ARTICLE =>
As most of you know, I have a thing about birds. Not a ‘gee I don’t like them much’ thing, but a ’Shall I faint or throw up first?’ thing. When my husband decided to raise chickens, you can imagine my joy. Before you read further, I suggest you read the backstory. It’ll give you much more insight into what I’m about to say. Go ahead, I’ll wait right here. <starts humming the theme song from Jeopardy>

Now that we’re all up to speed, let me just say that the Devil’s Fluffy Minions have been here for three days while my husband’s been out of town on business. He. Owes. Me. They are living in my bedroom where I cannot see them or hear them peep. I’ve locked the door and keep a stun gun on my person and a 2×4 in the hallway in case they gnaw their way out. The kids go in and out with food and water, and so far they’ve come out alive.

Here we have Satan’s Spawn pretending to be gentle critters doing normal critter things. But we know better, don’t we. They’re plotting, I can feel it.

MATERIAL SUPPLIED =>
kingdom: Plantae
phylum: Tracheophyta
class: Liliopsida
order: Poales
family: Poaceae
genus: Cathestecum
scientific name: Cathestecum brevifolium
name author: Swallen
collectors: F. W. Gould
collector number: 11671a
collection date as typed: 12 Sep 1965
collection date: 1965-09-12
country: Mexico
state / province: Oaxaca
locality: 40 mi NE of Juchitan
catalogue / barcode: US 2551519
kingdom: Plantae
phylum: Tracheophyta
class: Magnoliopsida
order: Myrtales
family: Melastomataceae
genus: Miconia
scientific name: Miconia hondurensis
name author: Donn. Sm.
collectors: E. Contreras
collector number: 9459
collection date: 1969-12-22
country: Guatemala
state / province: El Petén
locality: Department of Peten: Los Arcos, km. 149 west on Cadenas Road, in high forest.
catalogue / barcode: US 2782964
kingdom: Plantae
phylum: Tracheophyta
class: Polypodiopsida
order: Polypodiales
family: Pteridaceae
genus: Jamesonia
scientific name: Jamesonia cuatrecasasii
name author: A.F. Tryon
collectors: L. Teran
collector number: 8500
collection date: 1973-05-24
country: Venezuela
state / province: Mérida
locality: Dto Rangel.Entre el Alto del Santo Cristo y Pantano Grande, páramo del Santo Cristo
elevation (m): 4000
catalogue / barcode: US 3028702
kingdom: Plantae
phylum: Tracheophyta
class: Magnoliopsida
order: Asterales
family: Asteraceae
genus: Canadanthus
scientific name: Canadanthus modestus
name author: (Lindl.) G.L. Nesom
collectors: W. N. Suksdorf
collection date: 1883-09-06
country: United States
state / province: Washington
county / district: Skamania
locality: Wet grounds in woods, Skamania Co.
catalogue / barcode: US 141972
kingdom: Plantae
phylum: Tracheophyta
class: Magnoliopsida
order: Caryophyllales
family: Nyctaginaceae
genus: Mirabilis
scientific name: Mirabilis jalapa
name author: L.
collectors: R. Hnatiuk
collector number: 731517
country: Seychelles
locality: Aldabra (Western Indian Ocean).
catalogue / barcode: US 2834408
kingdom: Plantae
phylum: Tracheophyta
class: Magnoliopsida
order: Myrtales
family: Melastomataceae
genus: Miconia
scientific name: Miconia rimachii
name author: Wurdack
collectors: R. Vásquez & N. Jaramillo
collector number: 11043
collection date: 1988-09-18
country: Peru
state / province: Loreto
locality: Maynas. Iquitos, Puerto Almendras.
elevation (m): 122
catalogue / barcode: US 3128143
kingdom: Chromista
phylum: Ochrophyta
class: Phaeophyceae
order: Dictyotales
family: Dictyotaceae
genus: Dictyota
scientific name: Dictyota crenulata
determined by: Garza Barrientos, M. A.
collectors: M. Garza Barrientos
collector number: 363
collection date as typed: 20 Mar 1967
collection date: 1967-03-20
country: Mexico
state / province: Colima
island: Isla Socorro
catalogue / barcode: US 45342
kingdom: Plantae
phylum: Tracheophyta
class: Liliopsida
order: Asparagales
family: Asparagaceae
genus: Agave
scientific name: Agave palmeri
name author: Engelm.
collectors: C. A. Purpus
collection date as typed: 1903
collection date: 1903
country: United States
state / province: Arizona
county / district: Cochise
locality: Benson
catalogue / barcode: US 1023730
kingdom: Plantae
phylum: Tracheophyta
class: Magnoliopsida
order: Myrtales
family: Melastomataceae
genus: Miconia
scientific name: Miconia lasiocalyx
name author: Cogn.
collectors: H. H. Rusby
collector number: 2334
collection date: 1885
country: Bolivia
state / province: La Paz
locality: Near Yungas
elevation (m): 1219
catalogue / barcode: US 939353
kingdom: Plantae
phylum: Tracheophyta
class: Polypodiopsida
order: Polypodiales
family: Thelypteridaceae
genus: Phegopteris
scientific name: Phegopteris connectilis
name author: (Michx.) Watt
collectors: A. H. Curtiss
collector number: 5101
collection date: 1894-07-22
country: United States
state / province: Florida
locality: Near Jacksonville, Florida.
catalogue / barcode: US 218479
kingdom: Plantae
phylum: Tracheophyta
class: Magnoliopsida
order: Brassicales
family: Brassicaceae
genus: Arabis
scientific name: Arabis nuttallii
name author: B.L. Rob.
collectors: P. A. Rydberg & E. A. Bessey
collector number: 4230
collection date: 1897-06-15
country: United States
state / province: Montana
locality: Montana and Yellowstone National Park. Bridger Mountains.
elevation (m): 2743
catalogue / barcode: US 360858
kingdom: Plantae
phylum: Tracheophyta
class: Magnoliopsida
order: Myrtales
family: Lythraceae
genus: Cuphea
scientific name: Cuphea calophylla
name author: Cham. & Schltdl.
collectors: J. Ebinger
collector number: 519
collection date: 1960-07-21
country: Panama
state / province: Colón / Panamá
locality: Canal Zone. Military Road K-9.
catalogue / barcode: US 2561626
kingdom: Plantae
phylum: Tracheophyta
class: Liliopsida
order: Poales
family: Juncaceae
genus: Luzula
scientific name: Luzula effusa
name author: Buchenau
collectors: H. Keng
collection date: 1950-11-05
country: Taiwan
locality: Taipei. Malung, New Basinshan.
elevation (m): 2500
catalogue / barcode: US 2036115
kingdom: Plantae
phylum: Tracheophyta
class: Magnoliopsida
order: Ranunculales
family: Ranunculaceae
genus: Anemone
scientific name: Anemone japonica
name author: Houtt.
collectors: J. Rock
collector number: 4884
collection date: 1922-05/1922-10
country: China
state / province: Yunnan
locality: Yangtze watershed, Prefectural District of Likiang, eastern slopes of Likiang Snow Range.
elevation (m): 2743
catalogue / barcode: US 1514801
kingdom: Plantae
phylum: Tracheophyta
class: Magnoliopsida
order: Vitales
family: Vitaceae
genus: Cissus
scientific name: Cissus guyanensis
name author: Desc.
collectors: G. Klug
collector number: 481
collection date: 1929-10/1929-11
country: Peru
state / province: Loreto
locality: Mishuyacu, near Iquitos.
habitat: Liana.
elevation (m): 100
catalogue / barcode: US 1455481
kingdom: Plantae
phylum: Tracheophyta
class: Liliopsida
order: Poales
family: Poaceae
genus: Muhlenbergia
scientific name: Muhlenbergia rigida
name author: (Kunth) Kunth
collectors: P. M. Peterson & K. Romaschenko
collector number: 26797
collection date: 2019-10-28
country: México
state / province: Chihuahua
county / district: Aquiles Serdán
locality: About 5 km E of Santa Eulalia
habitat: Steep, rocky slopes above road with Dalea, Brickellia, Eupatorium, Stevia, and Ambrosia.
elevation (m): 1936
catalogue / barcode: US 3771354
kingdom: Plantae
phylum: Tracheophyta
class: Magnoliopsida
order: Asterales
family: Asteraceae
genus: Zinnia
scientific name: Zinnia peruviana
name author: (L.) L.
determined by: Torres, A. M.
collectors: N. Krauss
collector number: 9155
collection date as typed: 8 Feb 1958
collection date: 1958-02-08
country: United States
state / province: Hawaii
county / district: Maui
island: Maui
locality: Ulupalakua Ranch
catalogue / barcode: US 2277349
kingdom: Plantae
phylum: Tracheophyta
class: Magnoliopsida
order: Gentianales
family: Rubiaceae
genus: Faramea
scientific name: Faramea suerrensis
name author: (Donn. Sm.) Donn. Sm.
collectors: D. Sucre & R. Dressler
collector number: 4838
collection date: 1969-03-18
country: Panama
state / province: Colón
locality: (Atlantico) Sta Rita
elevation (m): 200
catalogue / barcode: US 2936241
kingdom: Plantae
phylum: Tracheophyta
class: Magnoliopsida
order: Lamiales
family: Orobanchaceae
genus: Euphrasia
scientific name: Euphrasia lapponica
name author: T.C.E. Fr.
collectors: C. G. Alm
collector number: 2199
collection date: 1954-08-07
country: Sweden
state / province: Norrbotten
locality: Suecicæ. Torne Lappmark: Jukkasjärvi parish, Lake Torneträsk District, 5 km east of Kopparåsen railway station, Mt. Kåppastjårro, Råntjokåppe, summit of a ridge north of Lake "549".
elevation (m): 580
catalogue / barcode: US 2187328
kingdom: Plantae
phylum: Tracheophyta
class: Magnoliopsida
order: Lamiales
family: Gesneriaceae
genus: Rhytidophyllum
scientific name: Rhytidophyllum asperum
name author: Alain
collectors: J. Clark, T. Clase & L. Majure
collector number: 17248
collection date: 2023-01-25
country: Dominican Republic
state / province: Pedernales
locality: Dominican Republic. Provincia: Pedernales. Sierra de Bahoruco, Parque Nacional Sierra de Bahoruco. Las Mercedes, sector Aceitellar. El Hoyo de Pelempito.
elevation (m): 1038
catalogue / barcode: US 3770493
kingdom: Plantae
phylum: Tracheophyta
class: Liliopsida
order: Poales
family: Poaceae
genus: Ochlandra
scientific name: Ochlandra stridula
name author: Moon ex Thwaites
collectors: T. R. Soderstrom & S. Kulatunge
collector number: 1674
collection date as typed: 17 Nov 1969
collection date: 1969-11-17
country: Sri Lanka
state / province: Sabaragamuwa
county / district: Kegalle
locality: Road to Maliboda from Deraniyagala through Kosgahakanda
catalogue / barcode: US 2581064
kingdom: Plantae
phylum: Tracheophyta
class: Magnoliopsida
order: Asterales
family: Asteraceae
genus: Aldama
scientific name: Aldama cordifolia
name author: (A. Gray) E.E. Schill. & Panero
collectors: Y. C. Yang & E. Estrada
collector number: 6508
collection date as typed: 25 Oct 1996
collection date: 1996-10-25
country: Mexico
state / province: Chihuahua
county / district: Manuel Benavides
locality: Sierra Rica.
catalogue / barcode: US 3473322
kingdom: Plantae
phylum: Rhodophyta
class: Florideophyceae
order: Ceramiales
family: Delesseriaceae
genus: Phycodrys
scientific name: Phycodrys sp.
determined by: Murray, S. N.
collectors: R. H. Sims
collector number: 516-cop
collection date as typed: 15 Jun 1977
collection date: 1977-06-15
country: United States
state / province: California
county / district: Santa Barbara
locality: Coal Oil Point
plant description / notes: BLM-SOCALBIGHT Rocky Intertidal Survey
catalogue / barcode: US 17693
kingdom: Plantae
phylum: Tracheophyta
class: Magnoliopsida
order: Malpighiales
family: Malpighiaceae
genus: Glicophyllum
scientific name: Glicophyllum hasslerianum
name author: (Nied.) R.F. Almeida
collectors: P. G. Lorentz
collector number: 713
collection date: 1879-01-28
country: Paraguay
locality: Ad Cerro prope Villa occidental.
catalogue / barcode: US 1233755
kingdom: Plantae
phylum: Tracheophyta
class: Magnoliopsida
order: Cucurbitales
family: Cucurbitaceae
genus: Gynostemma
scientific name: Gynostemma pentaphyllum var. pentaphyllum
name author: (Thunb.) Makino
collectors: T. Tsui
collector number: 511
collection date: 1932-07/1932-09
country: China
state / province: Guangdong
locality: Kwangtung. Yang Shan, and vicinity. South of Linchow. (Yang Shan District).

COMPLETE THE FOLLOWING =>
1: List each measure the narrator of the post about the chickens says has been taken to guard against them.
2: Write the next part of the post about the chickens, picking up right after its final sentence.
None of the items above are needed.

ANSWERS GIVEN =>
1:
- Keeping the chickens in the bedroom, out of sight and earshot
- Locking the door
- Keeping a stun gun on the narrator's person
- Keeping a 2×4 in the hallway in case they gnaw their way out

2:
This is their temporary holding cell until my husband (who owes me more than he can possibly imagine by this point. I’m talking Mercedes…or at least a damn fine Slurpee) …until my husband puts up the triple layer of chicken fencing and razor wire he promised. And maybe field mines. Yeah, a couple of claymores would would be good, too.

We live in a small house. Our bedroom is the only place they’re safe from both cat and kids. Unfortunately our bedroom is small. Note the proximity of these evil beasts to our bed:

 

MmmmmHmmmm.  I’ve been sleeping on the couch. There is NO WAY those peeping bastards are coming near me while I sleep. Oh look, they’re practicing the ‘Smother Kelly’ position now.

Our kids have fallen under an evil chicken spell. They have no idea the danger they’re in. They pick up those squishy winged rats and love every second of it. <boogety!> “Wash your hands!” I yell across the room, “Scrub up to your armpits with soap! In fact, just take a whole shower–climb in with your clothes on and don’t come out until half that bottle of body wash is gone!”

 My husband so OWES me for this!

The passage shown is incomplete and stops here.